Relationship Stress of Parents of Special Needs children

Over the past 6 years I have been providing family therapy services for various different families. A major trend which I have noticed is the lack of supportive services for Couples who are parents of special needs children. Typically these families have higher financial burdens, more difficulties with effective parenting strategies, as well as feelings of isolation.

First of all, let me say these families love their kids! These parents put every aspect of their life secondary to their children. Parents of special needs children are some of the most dedicated, steadfast, heartwarming people who walk this earth. But in the same respect, many of the report feeling extremely overwhelmed and stressed. With that stress comes marital distress, struggles with intimacy, as well as frequent arguments and irritably. You are not alone.

At times, these parents experience embarrassment by their struggle but feel the strength of their advocacy for their children. During a recent conversation while providing family therapy, a mother once said “I feel like no one else experiences this,” my response was “Believe it not, that is not true.” The isolation comes from protecting the family from the judgment of others who do not understand.

Other families can make simple plans and whimsically go out or do different activities. A trip out for a few hours is a simple as obtaining a babysitter and going out to dinner with your husband. Or “We can drop the kids off at my mothers and go away for a few days.” Conveniences are virtually impossible for many parents of children with special needs.

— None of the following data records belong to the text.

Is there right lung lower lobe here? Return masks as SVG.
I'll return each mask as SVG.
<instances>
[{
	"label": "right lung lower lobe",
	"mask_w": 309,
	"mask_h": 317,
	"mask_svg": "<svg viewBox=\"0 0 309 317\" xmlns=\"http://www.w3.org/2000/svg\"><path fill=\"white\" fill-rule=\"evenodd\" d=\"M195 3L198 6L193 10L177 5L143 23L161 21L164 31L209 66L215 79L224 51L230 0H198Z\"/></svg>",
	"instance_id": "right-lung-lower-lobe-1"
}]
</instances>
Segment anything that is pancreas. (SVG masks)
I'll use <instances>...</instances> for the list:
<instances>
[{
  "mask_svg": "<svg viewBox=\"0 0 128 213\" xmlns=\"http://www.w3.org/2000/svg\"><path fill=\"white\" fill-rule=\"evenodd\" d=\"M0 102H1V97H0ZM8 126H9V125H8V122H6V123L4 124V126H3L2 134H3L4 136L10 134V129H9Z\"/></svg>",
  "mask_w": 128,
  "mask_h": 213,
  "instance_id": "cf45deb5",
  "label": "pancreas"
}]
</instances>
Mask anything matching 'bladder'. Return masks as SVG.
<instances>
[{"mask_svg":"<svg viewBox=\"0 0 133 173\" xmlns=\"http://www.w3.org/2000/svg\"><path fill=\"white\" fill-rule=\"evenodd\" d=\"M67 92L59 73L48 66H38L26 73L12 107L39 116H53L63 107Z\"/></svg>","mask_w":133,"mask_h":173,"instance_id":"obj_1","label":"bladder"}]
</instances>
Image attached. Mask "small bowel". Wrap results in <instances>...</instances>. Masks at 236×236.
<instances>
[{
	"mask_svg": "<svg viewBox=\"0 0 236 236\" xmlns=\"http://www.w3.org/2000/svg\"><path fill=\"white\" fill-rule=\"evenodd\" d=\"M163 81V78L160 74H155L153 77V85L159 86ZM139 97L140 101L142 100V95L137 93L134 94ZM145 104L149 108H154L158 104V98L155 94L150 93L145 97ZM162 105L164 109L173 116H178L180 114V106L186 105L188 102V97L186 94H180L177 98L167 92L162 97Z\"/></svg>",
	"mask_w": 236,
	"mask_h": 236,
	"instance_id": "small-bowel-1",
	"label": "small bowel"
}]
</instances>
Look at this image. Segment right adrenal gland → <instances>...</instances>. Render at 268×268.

The most basic task like planning a food shopping trip can feel like planning the climb Mount Everest. “Let’s give my mother a call and see if she can watch Johnny for 2 hours so we can go to the store;” because it can be virtually impossible for find a babysitter for a special needs child. “We have to make sure that all of the emergency numbers out, his medicines are in clear view just in case there is an emergency, and we also need to make sure that Johnny’s favorite toys are available so that he will be occupied long enough.” “When my mother comes we need to review the redirection and de-escalation strategy with just in case he becomes agitated.” “Also we need to make sure that PECS (Picture Exchange Communication System) book is out so if he needs to ask for something he can, we should also let my mother know things he seems to have been asking for lately so she is aware.” And when Grandma comes, the parents update her on recent progress and Johnny has made and what requests he has been making in his PECS book. Then the parents quickly get in the car and head to the store and have a conversation about how one of them should have stayed behind.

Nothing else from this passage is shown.